Required work: Count the lines in the listing below that contain the word "highest", and reply with the number alone.

Data for processing:
%%
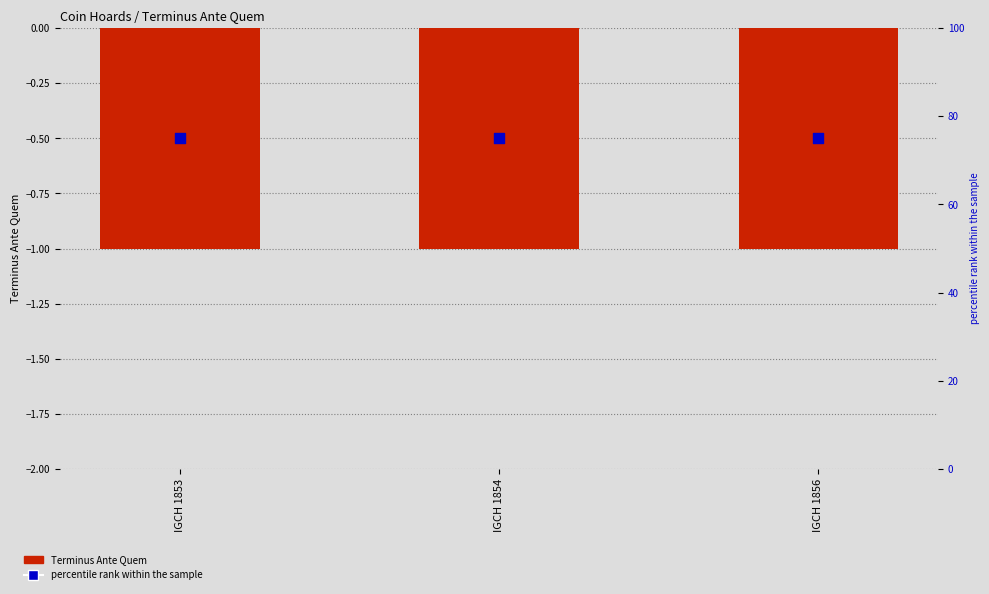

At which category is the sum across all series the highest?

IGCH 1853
%%
%%
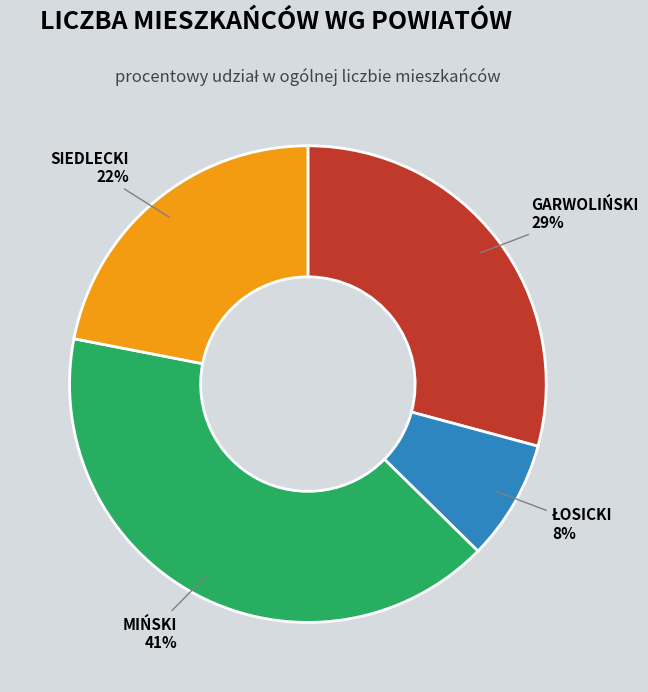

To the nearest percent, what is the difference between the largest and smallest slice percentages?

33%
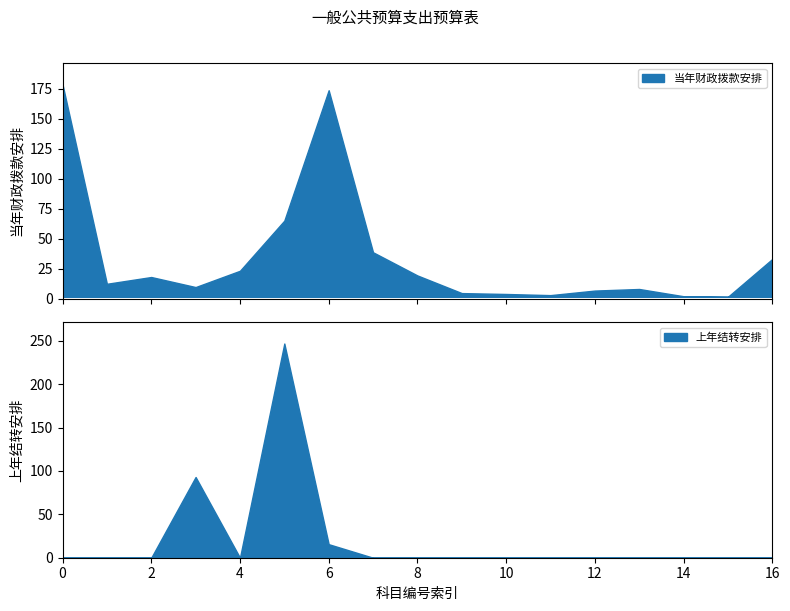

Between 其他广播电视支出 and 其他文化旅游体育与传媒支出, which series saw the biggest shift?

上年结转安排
%%
%%
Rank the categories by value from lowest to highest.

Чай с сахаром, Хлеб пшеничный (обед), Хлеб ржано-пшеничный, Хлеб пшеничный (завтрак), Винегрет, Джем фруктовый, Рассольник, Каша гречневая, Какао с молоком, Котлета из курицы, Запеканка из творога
%%
Answer to this exercise: 2